Job 1:
Return, word for word, the lines of the listing from its first line through the line containing "Erf Je vous", including both of those lines.

Text excerpt:
▬▬▬▬▬▬

Welcome, Jeanette! Where are you at the moment?
Melbourne, Victoria Australia.
Melbourne is our home town. I love this city as much as I love New York, Tokyo and even London. Few cities manage to capture my attention and keep it as well as Melbourne does. Even when we lived a good hour regional train ride away I would happily flirt down to Melbourne on my lonesome on a Saturday and do stuff.
It’s summer in Australia right now. How’s the weather in Melbourne?
Melbourne, the city famous for having four seasons in one day. Don’t like the weather? Don’t worry, give it an hour and the weather will change.
Whew, that’s crazy! Can you recommend somewhere to stay?
Hostels in Melbourne can be almost as expensive as hotels. When we want to stay in the CBD we usually avoid the $100/night hostels, unless you want to shack up in large dorm rooms. There are some amazing hotels, like the Aldephi.
What do you do on a day out in Melbourne?
I always visit at least one cafe. But let’s be honest I’ll probably visit more. My suggestion is to start off at 7Seeds Coffee, 106-114 Berkeley St, Carlton. Even though their address is Carlton this little gem of a place is just around the corner from the Queen Vic Market and is on the brink on the CBD. A perfect spot to start your Melbourne wanderings.
I always like to do my meat and vegetable shopping at the Queen Vic Market. On weekends the parking around here isn’t too bad if you’re in for the big weekly shop. If I’m just meandering around town then I like to start here with a latte from Marketlane and wonder down through the laneways down to the National Gallery of Victoria. It’s a whole day activity but great to do on your own or with friends.
What’s your highlight?

▬▬▬▬▬▬

Available data:
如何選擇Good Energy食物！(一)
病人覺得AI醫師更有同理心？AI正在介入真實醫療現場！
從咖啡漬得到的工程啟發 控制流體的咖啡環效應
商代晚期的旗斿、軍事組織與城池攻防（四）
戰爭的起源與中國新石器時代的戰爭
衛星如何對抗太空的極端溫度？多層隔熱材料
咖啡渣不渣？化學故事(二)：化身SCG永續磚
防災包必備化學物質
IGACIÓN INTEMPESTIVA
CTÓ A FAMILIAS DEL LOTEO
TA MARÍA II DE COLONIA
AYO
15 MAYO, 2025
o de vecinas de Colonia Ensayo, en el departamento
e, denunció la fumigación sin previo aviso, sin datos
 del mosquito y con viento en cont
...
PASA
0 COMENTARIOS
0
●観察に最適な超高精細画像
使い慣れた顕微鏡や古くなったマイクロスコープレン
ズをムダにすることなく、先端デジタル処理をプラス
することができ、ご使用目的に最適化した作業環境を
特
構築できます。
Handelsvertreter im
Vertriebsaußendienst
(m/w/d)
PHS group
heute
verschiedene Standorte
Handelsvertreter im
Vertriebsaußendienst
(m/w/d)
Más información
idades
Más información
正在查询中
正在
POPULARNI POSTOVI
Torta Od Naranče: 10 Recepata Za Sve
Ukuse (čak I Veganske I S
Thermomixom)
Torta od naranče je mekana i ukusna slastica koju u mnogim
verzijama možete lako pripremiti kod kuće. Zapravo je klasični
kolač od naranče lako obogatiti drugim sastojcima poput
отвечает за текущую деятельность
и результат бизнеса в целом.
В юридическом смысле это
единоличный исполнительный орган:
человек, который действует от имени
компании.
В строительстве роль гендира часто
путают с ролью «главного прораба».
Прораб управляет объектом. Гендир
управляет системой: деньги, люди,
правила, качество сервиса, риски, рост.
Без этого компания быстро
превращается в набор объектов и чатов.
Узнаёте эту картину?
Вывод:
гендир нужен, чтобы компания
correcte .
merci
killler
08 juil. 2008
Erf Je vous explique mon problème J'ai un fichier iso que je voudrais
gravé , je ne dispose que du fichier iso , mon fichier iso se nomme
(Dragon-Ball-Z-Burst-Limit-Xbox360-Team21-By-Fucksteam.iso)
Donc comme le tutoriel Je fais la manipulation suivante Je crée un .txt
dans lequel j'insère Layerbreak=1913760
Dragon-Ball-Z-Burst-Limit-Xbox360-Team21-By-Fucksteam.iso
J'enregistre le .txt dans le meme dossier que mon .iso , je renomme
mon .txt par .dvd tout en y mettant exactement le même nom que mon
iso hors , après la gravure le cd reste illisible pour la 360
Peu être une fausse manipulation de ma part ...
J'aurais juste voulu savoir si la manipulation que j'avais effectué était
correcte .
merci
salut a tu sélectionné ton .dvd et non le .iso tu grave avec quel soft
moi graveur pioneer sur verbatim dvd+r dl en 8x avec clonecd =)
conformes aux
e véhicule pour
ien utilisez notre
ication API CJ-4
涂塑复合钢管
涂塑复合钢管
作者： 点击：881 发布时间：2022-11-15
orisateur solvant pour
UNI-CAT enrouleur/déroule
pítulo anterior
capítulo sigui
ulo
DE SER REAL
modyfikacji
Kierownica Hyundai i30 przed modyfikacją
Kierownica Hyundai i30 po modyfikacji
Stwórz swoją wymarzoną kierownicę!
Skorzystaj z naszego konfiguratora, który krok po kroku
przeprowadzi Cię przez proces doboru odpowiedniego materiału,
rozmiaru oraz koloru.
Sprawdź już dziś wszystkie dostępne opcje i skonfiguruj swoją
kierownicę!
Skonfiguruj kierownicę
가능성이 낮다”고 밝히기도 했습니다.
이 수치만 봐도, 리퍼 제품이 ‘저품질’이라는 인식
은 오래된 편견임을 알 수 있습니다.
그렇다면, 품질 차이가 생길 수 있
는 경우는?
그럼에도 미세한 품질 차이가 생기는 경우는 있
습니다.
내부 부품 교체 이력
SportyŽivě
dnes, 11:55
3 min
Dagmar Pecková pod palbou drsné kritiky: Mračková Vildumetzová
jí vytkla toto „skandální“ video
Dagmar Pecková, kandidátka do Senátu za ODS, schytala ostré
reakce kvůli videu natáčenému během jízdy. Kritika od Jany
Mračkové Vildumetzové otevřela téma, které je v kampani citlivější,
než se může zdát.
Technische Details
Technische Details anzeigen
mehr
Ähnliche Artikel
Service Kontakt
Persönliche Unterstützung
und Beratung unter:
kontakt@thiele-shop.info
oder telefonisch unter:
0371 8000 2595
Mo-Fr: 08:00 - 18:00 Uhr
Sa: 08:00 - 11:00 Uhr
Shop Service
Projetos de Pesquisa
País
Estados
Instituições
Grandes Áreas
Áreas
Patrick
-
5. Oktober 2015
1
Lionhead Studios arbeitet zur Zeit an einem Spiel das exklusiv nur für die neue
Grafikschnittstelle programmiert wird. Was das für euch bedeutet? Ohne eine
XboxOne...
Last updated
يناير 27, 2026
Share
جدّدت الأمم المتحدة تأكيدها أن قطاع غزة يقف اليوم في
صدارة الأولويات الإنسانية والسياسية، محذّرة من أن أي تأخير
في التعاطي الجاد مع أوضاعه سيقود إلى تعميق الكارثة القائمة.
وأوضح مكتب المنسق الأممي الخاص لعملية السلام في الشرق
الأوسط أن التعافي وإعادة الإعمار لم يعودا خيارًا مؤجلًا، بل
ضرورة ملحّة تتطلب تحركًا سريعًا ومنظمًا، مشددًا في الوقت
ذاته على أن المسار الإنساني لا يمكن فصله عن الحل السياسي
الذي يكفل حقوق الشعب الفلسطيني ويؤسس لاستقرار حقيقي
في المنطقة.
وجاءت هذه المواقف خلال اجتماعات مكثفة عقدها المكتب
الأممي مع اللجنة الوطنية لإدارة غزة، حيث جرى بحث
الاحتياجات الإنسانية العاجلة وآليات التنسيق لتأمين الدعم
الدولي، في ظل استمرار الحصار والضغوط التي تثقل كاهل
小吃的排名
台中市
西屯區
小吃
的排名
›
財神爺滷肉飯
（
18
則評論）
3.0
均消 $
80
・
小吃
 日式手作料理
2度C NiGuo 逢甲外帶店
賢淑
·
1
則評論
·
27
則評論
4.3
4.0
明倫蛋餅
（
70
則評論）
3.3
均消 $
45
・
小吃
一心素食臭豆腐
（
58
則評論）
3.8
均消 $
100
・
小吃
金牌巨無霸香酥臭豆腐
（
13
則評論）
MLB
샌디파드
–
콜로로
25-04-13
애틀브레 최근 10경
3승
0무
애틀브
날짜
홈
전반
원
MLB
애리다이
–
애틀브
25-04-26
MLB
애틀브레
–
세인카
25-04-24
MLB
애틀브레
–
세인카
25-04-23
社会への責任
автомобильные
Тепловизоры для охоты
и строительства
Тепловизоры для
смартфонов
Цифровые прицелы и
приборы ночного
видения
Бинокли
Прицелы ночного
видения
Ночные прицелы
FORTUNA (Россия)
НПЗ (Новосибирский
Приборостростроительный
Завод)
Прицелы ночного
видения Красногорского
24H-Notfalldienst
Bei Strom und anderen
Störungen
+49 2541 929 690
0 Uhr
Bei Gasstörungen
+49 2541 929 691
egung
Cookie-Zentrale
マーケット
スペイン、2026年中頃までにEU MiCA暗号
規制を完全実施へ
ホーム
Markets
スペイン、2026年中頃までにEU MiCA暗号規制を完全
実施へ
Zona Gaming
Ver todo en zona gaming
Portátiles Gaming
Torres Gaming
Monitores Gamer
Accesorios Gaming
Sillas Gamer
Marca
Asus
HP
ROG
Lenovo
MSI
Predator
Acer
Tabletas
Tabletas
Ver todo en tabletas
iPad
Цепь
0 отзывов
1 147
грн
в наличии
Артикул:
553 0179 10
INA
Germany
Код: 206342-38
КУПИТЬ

▬▬▬▬▬▬

Job 2:
Summarize the Melbourne interview in two sentences.

Final answer 1:
如何選擇Good Energy食物！(一)
病人覺得AI醫師更有同理心？AI正在介入真實醫療現場！
從咖啡漬得到的工程啟發 控制流體的咖啡環效應
商代晚期的旗斿、軍事組織與城池攻防（四）
戰爭的起源與中國新石器時代的戰爭
衛星如何對抗太空的極端溫度？多層隔熱材料
咖啡渣不渣？化學故事(二)：化身SCG永續磚
防災包必備化學物質
IGACIÓN INTEMPESTIVA
CTÓ A FAMILIAS DEL LOTEO
TA MARÍA II DE COLONIA
AYO
15 MAYO, 2025
o de vecinas de Colonia Ensayo, en el departamento
e, denunció la fumigación sin previo aviso, sin datos
 del mosquito y con viento en cont
...
PASA
0 COMENTARIOS
0
●観察に最適な超高精細画像
使い慣れた顕微鏡や古くなったマイクロスコープレン
ズをムダにすることなく、先端デジタル処理をプラス
することができ、ご使用目的に最適化した作業環境を
特
構築できます。
Handelsvertreter im
Vertriebsaußendienst
(m/w/d)
PHS group
heute
verschiedene Standorte
Handelsvertreter im
Vertriebsaußendienst
(m/w/d)
Más información
idades
Más información
正在查询中
正在
POPULARNI POSTOVI
Torta Od Naranče: 10 Recepata Za Sve
Ukuse (čak I Veganske I S
Thermomixom)
Torta od naranče je mekana i ukusna slastica koju u mnogim
verzijama možete lako pripremiti kod kuće. Zapravo je klasični
kolač od naranče lako obogatiti drugim sastojcima poput
отвечает за текущую деятельность
и результат бизнеса в целом.
В юридическом смысле это
единоличный исполнительный орган:
человек, который действует от имени
компании.
В строительстве роль гендира часто
путают с ролью «главного прораба».
Прораб управляет объектом. Гендир
управляет системой: деньги, люди,
правила, качество сервиса, риски, рост.
Без этого компания быстро
превращается в набор объектов и чатов.
Узнаёте эту картину?
Вывод:
гендир нужен, чтобы компания
correcte .
merci
killler
08 juil. 2008
Erf Je vous explique mon problème J'ai un fichier iso que je voudrais

Final answer 2:
Jeanette calls Melbourne home and loves it as much as New York, Tokyo and London, describing it as a city famous for having four seasons in one day. The interview notes that hostels there can cost almost as much as hotels and suggests a day out that starts at 7Seeds Coffee, includes the Queen Vic Market, and winds through the laneways to the National Gallery of Victoria.